Check-in: lots of fellow American students who had spent time in London getting to know each other, so had already formed little social clusters which, to me, felt intimidating, overwhelming, impenetrable, and loud. Lots of loudness. I never really realized how loud Americans are. We’re loud.
So I went to my room, where I met my awesome, chill, hilarious, and really nice roommate, Sarah.
This is Sarah. She made me feel so much more comfortable.
With all 80-something of us crammed into a tiny hotel for two weeks, taking an intensive Italian language course everyday, and going on little trips to wonderful little towns, well, we all got kind of sick of each other. And me transitioning from total solitude to total social immersion. I was drowning. That in itself was the biggest culture shock I experienced in six months in Europe. Culture of one to culture of crazy. And I will tell you, culture shock is stressful. I felt so wound up by the end of two weeks, I was miserable by the time we reached Florence.

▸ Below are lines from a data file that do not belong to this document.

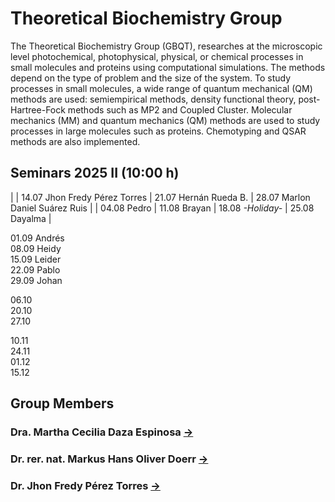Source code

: # Theoretical Biochemistry Group
The Theoretical Biochemistry Group (GBQT), researches at the microscopic level photochemical, photophysical, physical, or chemical processes in small molecules and
proteins using computational simulations. The methods depend on the type of problem and the size of the system. To study processes in small molecules, a wide range
of quantum mechanical (QM) methods are used: semiempirical methods, density functional theory, post-Hartree-Fock methods such as MP2 and Coupled Cluster.
Molecular mechanics (MM) and quantum mechanics (QM) methods are used to study processes in large molecules such as proteins. Chemotyping and QSAR methods are also
implemented.
## Seminars 2025 II (10:00 h)
  |                               | 14.07 Jhon Fredy Pérez Torres | 21.07 Hernán Rueda B. | 28.07 Marlon Daniel Suárez Ruis |
  | 04.08 Pedro                   | 11.08  Brayan                 | 18.08 *-Holiday-*     | 25.08 Dayalma                   |

  01.09   Andrés \
  08.09   Heidy \
  15.09   Leider \
  22.09   Pablo \
  29.09   Johan

  06.10 \
  20.10 \
  27.10 

  10.11 \
  24.11 \
  01.12 \
  15.12
## Group Members
### Dra. Martha Cecilia Daza Espinosa [->](https://profesores.uis.edu.co/martha-cecilia-daza-espinosa-es/)
### Dr. rer. nat. Markus Hans Oliver Doerr [->](https://profesores.uis.edu.co/markus-hans-oliver-doerr-es/)
### Dr. Jhon Fredy Pérez Torres [->](https://profesores.uis.edu.co/jhon-fredy-perez-torres-es/)

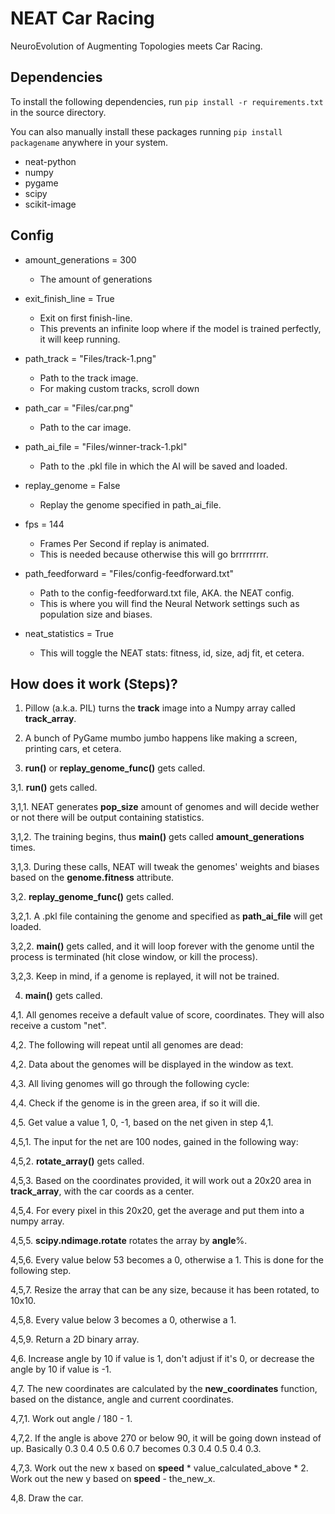 # NEAT Car Racing
NeuroEvolution of Augmenting Topologies meets Car Racing.

## Dependencies

To install the following dependencies, run `pip install -r requirements.txt` in the source directory.

You can also manually install these packages running `pip install packagename` anywhere in your system. 

- neat-python
- numpy
- pygame
- scipy
- scikit-image

## Config

- amount_generations = 300
  - The amount of generations

- exit_finish_line = True
  - Exit on first finish-line. 
  - This prevents an infinite loop where if the model is trained perfectly, it will keep running.

- path_track = "Files/track-1.png"
  - Path to the track image. 
  - For making custom tracks, scroll down
 
- path_car = "Files/car.png"
  - Path to the car image.

- path_ai_file = "Files/winner-track-1.pkl"
  - Path to the .pkl file in which the AI will be saved and loaded.

- replay_genome = False
  - Replay the genome specified in path_ai_file.

- fps = 144
  - Frames Per Second if replay is animated.
  - This is needed because otherwise this will go brrrrrrrrr.

- path_feedforward = "Files/config-feedforward.txt"
  - Path to the config-feedforward.txt file, AKA. the NEAT config.
  - This is where you will find the Neural Network settings such as population size and biases.

- neat_statistics = True
  - This will toggle the NEAT stats: fitness, id, size, adj fit, et cetera.

## How does it work (Steps)?
1. Pillow (a.k.a. PIL) turns the **track** image into a Numpy array called **track_array**. 


2. A bunch of PyGame mumbo jumbo happens like making a screen, printing cars, et cetera.


3. **run()** or **replay_genome_func()** gets called.

3,1. **run()** gets called.

3,1,1. NEAT generates **pop_size** amount of genomes and will decide wether or not there will be output containing statistics.

3,1,2. The training begins, thus **main()** gets called **amount_generations** times.


3,1,3. During these calls, NEAT will tweak the genomes' weights and biases based on the **genome.fitness** attribute. 

3,2. **replay_genome_func()** gets called.

3,2,1. A .pkl file containing the genome and specified as **path_ai_file** will get loaded.

3,2,2. **main()** gets called, and it will loop forever with the genome until the process is terminated (hit close window, or kill the process).

3,2,3. Keep in mind, if a genome is replayed, it will not be trained. 

4. **main()** gets called.

4,1. All genomes receive a default value of score, coordinates. They will also receive a custom "net".

4,2. The following will repeat until all genomes are dead:

4,2. Data about the genomes will be displayed in the window as text.

4,3. All living genomes will go through the following cycle:

4,4. Check if the genome is in the green area, if so it will die.

4,5. Get value a value 1, 0, -1, based on the net given in step 4,1. 

4,5,1. The input for the net are 100 nodes, gained in the following way:

4,5,2. **rotate_array()** gets called.

4,5,3. Based on the coordinates provided, it will work out a 20x20 area in **track_array**, with the car coords as a center.

4,5,4. For every pixel in this 20x20, get the average and put them into a numpy array.

4,5,5. **scipy.ndimage.rotate** rotates the array by **angle**%.

4,5,6. Every value below 53 becomes a 0, otherwise a 1. This is done for the following step.

4,5,7. Resize the array that can be any size, because it has been rotated, to 10x10.

4,5,8. Every value below 3 becomes a 0, otherwise a 1.

4,5,9. Return a 2D binary array. 

4,6. Increase angle by 10 if value is 1, don't adjust if it's 0, or decrease the angle by 10 if value is -1.

4,7. The new coordinates are calculated by the **new_coordinates** function, based on the distance, angle and current coordinates.

4,7,1. Work out angle / 180 - 1.

4,7,2. If the angle is above 270 or below 90, it will be going down instead of up. Basically 0.3 0.4 0.5 0.6 0.7 becomes 0.3 0.4 0.5 0.4 0.3.

4,7,3. Work out the new x based on **speed** * value_calculated_above * 2. Work out the new y based on **speed** - the_new_x. 

4,8. Draw the car.
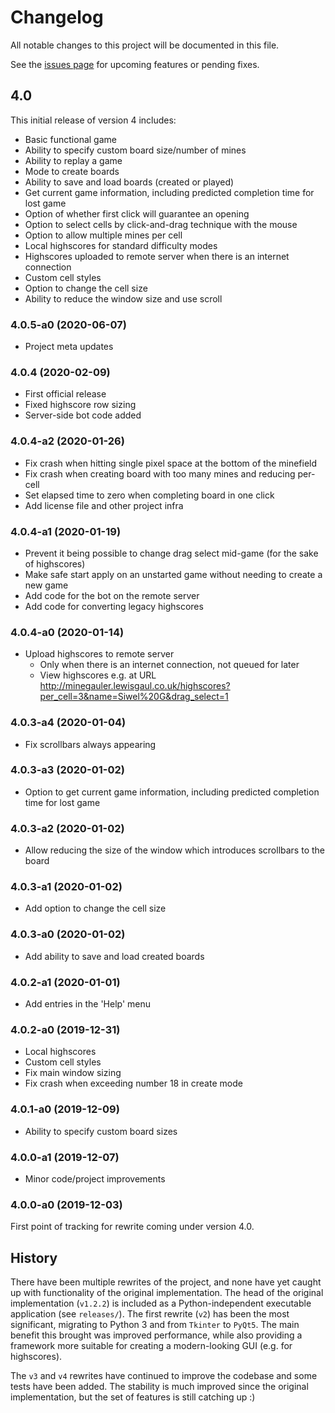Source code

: # Changelog

All notable changes to this project will be documented in this file.

See the [issues page](https://github.com/LewisGaul/minegauler/issues) for upcoming features or pending fixes.

## 4.0

This initial release of version 4 includes:
 - Basic functional game
 - Ability to specify custom board size/number of mines
 - Ability to replay a game
 - Mode to create boards
 - Ability to save and load boards (created or played)
 - Get current game information, including predicted completion time for lost game
 - Option of whether first click will guarantee an opening
 - Option to select cells by click-and-drag technique with the mouse
 - Option to allow multiple mines per cell
 - Local highscores for standard difficulty modes
 - Highscores uploaded to remote server when there is an internet connection
 - Custom cell styles
 - Option to change the cell size
 - Ability to reduce the window size and use scroll


### 4.0.5-a0 (2020-06-07)
 - Project meta updates


### 4.0.4 (2020-02-09)
 - First official release
 - Fixed highscore row sizing
 - Server-side bot code added


### 4.0.4-a2 (2020-01-26)
 - Fix crash when hitting single pixel space at the bottom of the minefield
 - Fix crash when creating board with too many mines and reducing per-cell
 - Set elapsed time to zero when completing board in one click
 - Add license file and other project infra


### 4.0.4-a1 (2020-01-19)
 - Prevent it being possible to change drag select mid-game (for the sake of highscores)
 - Make safe start apply on an unstarted game without needing to create a new game
 - Add code for the bot on the remote server
 - Add code for converting legacy highscores


### 4.0.4-a0 (2020-01-14)
 - Upload highscores to remote server
   - Only when there is an internet connection, not queued for later
   - View highscores e.g. at URL http://minegauler.lewisgaul.co.uk/highscores?per_cell=3&name=Siwel%20G&drag_select=1


### 4.0.3-a4 (2020-01-04)
 - Fix scrollbars always appearing


### 4.0.3-a3 (2020-01-02)
 - Option to get current game information, including predicted completion time for lost game


### 4.0.3-a2 (2020-01-02)
 - Allow reducing the size of the window which introduces scrollbars to the board


### 4.0.3-a1 (2020-01-02)
 - Add option to change the cell size


### 4.0.3-a0 (2020-01-02)
 - Add ability to save and load created boards


### 4.0.2-a1 (2020-01-01)
 - Add entries in the 'Help' menu


### 4.0.2-a0 (2019-12-31)
 - Local highscores
 - Custom cell styles
 - Fix main window sizing
 - Fix crash when exceeding number 18 in create mode


### 4.0.1-a0 (2019-12-09)
 - Ability to specify custom board sizes


### 4.0.0-a1 (2019-12-07)
 - Minor code/project improvements


### 4.0.0-a0 (2019-12-03)

First point of tracking for rewrite coming under version 4.0.


## History

There have been multiple rewrites of the project, and none have yet caught up with functionality of the original implementation. The head of the original implementation (`v1.2.2`) is included as a Python-independent executable application (see `releases/`). The first rewrite (`v2`) has been the most significant, migrating to Python 3 and from `Tkinter` to `PyQt5`. The main benefit this brought was improved performance, while also providing a framework more suitable for creating a modern-looking GUI (e.g. for highscores).

The `v3` and `v4` rewrites have continued to improve the codebase and some tests have been added. The stability is much improved since the original implementation, but the set of features is still catching up :)

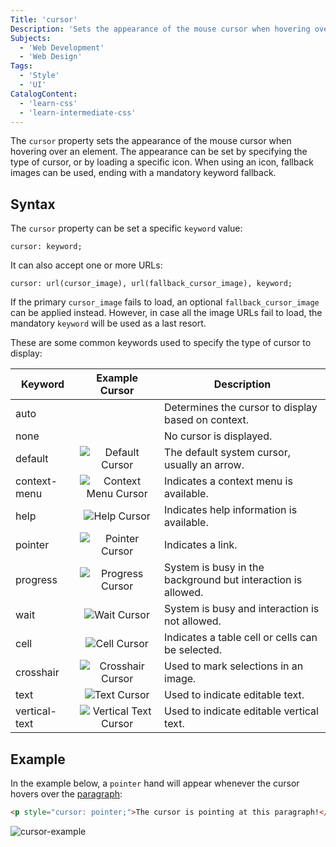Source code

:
 ```yaml
---
Title: 'cursor'
Description: 'Sets the appearance of the mouse cursor when hovering over an element.'
Subjects:
  - 'Web Development'
  - 'Web Design'
Tags:
  - 'Style'
  - 'UI'
CatalogContent:
  - 'learn-css'
  - 'learn-intermediate-css'
---
```


The `cursor` property sets the appearance of the mouse cursor when hovering over an element. The appearance can be set by specifying the type of cursor, or by loading a specific icon. When using an icon, fallback images can be used, ending with a mandatory keyword fallback.

## Syntax

The `cursor` property can be set a specific `keyword` value:

```pseudo
cursor: keyword;
```

It can also accept one or more URLs:

```pseudo
cursor: url(cursor_image), url(fallback_cursor_image), keyword;
```

If the primary `cursor_image` fails to load, an optional `fallback_cursor_image` can be applied instead. However, in case all the image URLs fail to load, the mandatory `keyword` will be used as a last resort.

These are some common keywords used to specify the type of cursor to display:

| Keyword       |                                                   Example Cursor                                                   | Description                                                  |
| ------------- | :----------------------------------------------------------------------------------------------------------------: | ------------------------------------------------------------ |
| auto          |                                                                                                                    | Determines the cursor to display based on context.           |
| none          |                                                                                                                    | No cursor is displayed.                                      |
| default       |       ![Default Cursor](https://raw.githubusercontent.com/Codecademy/docs/main/media/css-cursor-default.png)       | The default system cursor, usually an arrow.                 |
| context-menu  |  ![Context Menu Cursor](https://raw.githubusercontent.com/Codecademy/docs/main/media/css-cursor-context-menu.png)  | Indicates a context menu is available.                       |
| help          |          ![Help Cursor](https://raw.githubusercontent.com/Codecademy/docs/main/media/css-cursor-help.png)          | Indicates help information is available.                     |
| pointer       |       ![Pointer Cursor](https://raw.githubusercontent.com/Codecademy/docs/main/media/css-cursor-pointer.png)       | Indicates a link.                                            |
| progress      |      ![Progress Cursor](https://raw.githubusercontent.com/Codecademy/docs/main/media/css-cursor-progress.png)      | System is busy in the background but interaction is allowed. |
| wait          |          ![Wait Cursor](https://raw.githubusercontent.com/Codecademy/docs/main/media/css-cursor-wait.png)          | System is busy and interaction is not allowed.               |
| cell          |          ![Cell Cursor](https://raw.githubusercontent.com/Codecademy/docs/main/media/css-cursor-cell.png)          | Indicates a table cell or cells can be selected.             |
| crosshair     |     ![Crosshair Cursor](https://raw.githubusercontent.com/Codecademy/docs/main/media/css-cursor-crosshair.png)     | Used to mark selections in an image.                         |
| text          |          ![Text Cursor](https://raw.githubusercontent.com/Codecademy/docs/main/media/css-cursor-text.png)          | Used to indicate editable text.                              |
| vertical-text | ![Vertical Text Cursor](https://raw.githubusercontent.com/Codecademy/docs/main/media/css-cursor-vertical-text.png) | Used to indicate editable vertical text.                     |

## Example

In the example below, a `pointer` hand will appear whenever the cursor hovers over the [paragraph](https://www.codecademy.com/resources/docs/html/elements/p):

```html
<p style="cursor: pointer;">The cursor is pointing at this paragraph!</p>
```
![cursor-example](https://github.com/Codecademy/docs/assets/148011207/572b61ea-d6c3-42be-b87e-30a670f261c0)
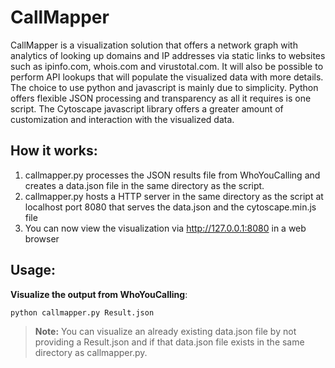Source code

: # CallMapper
CallMapper is a visualization solution that offers a network graph with analytics of looking up domains and IP addresses via static links to websites such as ipinfo.com, whois.com and virustotal.com. It will also be possible to perform API lookups that will populate the visualized data with more details. The choice to use python and javascript is mainly due to simplicity. Python offers flexible JSON processing and transparency as all it requires is one script. The Cytoscape javascript library offers a greater amount of customization and interaction with the visualized data. 

## How it works:
1. callmapper.py processes the JSON results file from WhoYouCalling and creates a data.json file in the same directory as the script.
2. callmapper.py hosts a HTTP server in the same directory as the script at localhost port 8080 that serves the data.json and the cytoscape.min.js file
3. You can now view the visualization via http://127.0.0.1:8080 in a web browser

## Usage:

**Visualize the output from WhoYouCalling**:
```
python callmapper.py Result.json
```
> **Note:** You can visualize an already existing data.json file by not providing a Result.json and if that data.json file exists in the same directory as callmapper.py.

There was a lot that I didn’t expect, there was a lot that wasn’t what I had anticipated, and there was a lot that would have been what I had expected if I hadn’t been so unhappy. I was happy to be there, but I was just unhappy, if that makes any sense. Again, culture shock is stressful.
I actually didn’t fully love being there until Sarah and I took a weekend trip to Paris. A month or so in, I’d gotten used to Florence, I’d made a routine, but I still didn’t really love it like I’d thought I would. So I went to Paris again, because I’d loved it so much. But it wasn’t the same. Well that’s not true. It was the same. But I saw it differently. It felt painted on, and egotistical, like the buildings knew that they were the best city. All of a sudden it seemed to me that Paris had its nose in the air, and I just hadn’t realized it before.
And when I got off that train station in Florence, I was so beyond happy to see the old, grimy plaster walls, the uneven cobblestone streets, and the abrasive, scooter-riding locals. It was such a relief to be back. And stepping out of that train station I realized, I’d fallen in love with Florence and I hadn’t even noticed.